Well, that’s what we’re here for. Let’s break it down.
There are three types of shaving brushes commonly found on the market: badger, boar, and synthetic.
Badger brushes are popular with most aficionados as badger hair has excellent properties that make it ideal for shaving use. Unlike many types of animal fur, badger hair performs similarly to human hair by absorbing water and retaining its heat. This characteristic, plus the fine tips and flexibility of badger hair, makes it super legit for creating dense smooth lather with just a tiny load of shaving cream. Badger brushes come in several grades, with the highest quality silvertip hair being incredibly soft, making for a luxurious and indulgent shaving experience
Boar brushes are usually the cheapest that you can find, but you get what you pay for in terms of performance: inflexible scratchy bristles, poor heat retention, and a pungent odor that has a tendency to overwhelm the scent of the shaving cream or soap used. In terms of lather, the weak foaming process means it is nowhere near as good as the other two types of brushes.
Synthetic brushes used to be pale imitations real shaving brushes, with terrible scratchiness and non-existent heat retention. These days however, it seems that technology has caught up and you are able to find synthetics that perform comparably to pure badger grade brushes, with a lower price tag to boot.
Edwin Jagger produces badger and synthetic brushes, with the badger brushes coming in four grades: pure badger, best badger, super badger and silver tip (from least to most expensive, natch). The brushes offer different properties, with pure badger being firmer to the touch and allowing for better exfoliation, and the silver tip being softest and the most absorbent. The other grades fall accordingly along the spectrum. We recommend that you find a brush that suits your needs, instead of operating under the assumption that “most expensive = best” and opting to go for a super or silver tip badger brush.
How do you decide what’s best, then? Easy:
1) A pure badger brush feels the least smooth comparatively, making it perfect for exfoliating your skin prior to shaving, with its firm hairs feeling stiffer and subsequently more snappy. This will cause a smooth lather when the bristles work its magic on your shaving cream.
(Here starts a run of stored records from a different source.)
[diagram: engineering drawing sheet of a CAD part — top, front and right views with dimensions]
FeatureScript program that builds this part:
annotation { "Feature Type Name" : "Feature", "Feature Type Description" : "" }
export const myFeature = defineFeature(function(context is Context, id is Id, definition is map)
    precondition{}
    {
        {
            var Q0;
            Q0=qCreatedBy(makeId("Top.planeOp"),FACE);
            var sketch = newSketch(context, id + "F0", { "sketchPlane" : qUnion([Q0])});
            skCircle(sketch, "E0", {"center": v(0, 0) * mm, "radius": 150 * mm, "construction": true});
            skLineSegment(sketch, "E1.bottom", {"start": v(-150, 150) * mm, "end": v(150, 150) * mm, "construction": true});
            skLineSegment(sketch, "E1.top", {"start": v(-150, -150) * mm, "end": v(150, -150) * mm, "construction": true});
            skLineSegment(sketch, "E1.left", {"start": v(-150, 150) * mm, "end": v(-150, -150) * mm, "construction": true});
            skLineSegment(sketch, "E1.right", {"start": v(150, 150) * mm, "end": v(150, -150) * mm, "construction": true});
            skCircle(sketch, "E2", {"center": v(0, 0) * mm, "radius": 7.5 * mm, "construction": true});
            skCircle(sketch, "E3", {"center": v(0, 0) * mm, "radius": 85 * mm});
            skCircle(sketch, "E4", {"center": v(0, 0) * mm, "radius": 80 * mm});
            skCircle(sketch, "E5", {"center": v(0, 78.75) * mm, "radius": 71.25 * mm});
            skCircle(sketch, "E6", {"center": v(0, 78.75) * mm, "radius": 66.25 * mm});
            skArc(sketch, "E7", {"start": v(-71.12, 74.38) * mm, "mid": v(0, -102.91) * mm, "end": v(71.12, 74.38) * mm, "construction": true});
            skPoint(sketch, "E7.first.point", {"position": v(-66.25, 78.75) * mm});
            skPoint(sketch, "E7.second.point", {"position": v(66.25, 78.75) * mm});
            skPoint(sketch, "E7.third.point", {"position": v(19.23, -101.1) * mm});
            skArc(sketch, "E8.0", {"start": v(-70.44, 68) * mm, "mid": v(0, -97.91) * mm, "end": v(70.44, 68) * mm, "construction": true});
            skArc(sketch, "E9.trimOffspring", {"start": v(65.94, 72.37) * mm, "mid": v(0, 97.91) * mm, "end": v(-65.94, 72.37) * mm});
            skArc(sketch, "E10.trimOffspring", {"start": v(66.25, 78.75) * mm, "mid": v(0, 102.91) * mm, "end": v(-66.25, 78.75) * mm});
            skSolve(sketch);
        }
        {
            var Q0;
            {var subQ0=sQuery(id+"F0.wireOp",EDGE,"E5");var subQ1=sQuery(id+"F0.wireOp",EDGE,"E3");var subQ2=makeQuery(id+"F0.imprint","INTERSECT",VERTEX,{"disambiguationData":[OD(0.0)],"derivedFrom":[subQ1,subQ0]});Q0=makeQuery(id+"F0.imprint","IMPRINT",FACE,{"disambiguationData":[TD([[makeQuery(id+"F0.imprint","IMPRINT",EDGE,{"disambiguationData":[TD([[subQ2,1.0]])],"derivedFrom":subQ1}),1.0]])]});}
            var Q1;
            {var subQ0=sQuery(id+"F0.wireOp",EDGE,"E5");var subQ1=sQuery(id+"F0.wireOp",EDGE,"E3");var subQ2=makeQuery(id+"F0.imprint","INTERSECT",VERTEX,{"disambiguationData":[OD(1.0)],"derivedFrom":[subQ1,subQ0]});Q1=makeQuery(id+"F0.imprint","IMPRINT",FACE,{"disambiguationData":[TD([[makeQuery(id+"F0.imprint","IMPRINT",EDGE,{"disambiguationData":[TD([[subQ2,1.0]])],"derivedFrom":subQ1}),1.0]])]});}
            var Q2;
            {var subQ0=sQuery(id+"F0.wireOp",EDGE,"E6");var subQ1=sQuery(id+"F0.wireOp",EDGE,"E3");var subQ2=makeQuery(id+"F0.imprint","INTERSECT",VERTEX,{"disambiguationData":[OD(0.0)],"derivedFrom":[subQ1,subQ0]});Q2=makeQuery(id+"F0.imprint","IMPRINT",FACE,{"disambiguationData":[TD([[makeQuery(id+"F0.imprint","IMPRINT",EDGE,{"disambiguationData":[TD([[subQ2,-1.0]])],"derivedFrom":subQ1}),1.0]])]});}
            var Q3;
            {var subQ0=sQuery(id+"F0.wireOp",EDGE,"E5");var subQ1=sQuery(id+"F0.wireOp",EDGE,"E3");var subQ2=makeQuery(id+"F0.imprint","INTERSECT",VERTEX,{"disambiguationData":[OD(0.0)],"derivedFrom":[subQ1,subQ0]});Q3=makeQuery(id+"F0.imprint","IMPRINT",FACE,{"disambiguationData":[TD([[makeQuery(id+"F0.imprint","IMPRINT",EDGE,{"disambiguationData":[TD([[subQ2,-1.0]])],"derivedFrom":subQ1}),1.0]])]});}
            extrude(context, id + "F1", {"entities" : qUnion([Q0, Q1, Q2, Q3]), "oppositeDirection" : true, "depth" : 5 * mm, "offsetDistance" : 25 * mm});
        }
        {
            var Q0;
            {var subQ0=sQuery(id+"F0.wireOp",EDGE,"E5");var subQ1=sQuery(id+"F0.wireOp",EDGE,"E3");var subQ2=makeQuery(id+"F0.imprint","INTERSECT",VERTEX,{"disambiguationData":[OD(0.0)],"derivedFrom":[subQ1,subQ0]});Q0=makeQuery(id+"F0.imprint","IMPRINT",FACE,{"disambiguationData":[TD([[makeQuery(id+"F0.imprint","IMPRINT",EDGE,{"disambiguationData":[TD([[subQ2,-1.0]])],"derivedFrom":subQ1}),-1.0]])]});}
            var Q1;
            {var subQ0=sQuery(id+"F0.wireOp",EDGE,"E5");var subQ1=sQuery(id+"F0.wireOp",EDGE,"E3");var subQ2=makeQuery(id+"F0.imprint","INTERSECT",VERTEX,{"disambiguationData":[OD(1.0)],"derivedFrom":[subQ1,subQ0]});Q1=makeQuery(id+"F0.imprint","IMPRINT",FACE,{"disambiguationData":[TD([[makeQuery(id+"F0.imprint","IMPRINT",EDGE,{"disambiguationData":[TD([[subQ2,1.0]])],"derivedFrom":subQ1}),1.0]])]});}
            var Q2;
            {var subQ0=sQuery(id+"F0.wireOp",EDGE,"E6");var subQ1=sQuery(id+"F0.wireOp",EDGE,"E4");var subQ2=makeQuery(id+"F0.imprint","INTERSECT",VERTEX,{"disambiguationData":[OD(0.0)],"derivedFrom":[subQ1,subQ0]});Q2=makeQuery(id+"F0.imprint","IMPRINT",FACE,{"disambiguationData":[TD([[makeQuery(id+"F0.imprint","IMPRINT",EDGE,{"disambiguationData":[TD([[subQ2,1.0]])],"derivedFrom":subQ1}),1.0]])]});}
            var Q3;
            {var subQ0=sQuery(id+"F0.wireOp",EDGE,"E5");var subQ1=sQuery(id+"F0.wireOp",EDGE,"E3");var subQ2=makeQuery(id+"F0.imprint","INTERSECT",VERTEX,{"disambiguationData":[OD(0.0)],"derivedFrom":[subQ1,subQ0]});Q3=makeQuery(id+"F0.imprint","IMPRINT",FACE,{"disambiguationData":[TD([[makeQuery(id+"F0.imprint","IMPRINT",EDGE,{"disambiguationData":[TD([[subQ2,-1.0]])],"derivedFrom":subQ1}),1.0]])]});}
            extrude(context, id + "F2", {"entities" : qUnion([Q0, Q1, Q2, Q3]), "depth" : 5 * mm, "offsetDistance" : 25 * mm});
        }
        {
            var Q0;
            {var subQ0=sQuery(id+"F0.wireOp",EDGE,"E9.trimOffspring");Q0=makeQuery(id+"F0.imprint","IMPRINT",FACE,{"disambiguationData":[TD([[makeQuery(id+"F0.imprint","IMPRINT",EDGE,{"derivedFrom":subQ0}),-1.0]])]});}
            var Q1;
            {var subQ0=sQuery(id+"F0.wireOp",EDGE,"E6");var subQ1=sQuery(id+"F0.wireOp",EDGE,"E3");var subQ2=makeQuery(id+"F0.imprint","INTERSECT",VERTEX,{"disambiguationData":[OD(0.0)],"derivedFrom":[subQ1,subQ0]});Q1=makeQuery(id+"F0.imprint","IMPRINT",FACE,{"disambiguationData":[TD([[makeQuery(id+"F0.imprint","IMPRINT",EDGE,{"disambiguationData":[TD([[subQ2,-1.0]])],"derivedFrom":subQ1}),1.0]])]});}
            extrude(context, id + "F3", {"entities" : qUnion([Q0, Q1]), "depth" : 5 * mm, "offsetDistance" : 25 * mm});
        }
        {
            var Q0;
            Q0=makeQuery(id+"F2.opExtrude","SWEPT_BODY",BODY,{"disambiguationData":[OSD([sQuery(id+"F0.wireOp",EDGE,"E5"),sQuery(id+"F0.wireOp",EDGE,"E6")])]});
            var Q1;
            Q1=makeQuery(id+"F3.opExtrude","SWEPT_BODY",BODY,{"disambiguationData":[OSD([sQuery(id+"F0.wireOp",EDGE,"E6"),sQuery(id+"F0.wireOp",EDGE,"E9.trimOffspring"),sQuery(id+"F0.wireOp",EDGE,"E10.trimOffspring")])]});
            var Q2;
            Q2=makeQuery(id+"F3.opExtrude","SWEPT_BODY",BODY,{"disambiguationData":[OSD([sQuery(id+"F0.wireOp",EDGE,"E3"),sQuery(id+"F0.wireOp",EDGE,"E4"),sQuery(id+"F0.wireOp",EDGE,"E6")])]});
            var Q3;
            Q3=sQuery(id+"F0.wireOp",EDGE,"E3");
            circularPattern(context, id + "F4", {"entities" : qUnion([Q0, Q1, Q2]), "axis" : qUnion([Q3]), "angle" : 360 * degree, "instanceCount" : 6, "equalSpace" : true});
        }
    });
As pure badger is able to hold less water, the lather will be less wet, which may be more to your liking.
2) Best badger brushes combine the best of both worlds, with a softer touch than pure badger, and heat and water retention comparable to the higher grades. Lathering up is a dream, with a dense and creamy lather that will provide major cushioning while shaving. Synthetic brushes perform similarly to best badger grade.
3) The super badger is an upgrade, offering a softer and more luxurious feel due to the finer hairs that make up the brush; this also means that it is less springy and firm. The tips of the hair are not trimmed into shape, thus avoiding the coarseness of lower grade brushes. The resulting lather will be wetter as the thirsty thin hairs absorb significantly more water. What you get is a Sunday’s best brush to pamper your face for many years to come.
Once you have identified the most appropriate shaving brush, the next thing to consider is the appearance. Edwin Jagger shaving brushes come in a few variations, with ebony, ivory, tortoiseshell, and wood handles that range from large sizes for home use and thin handles for packing in your dopp kit. Whatever you choose, make sure you get a drip stand in the matching colour, so that the brush can air-dry properly after every use. This will prolong the lifespan of your shaving brush, which can last you up to 15 years with the proper care.
Now get out there and shave yourself!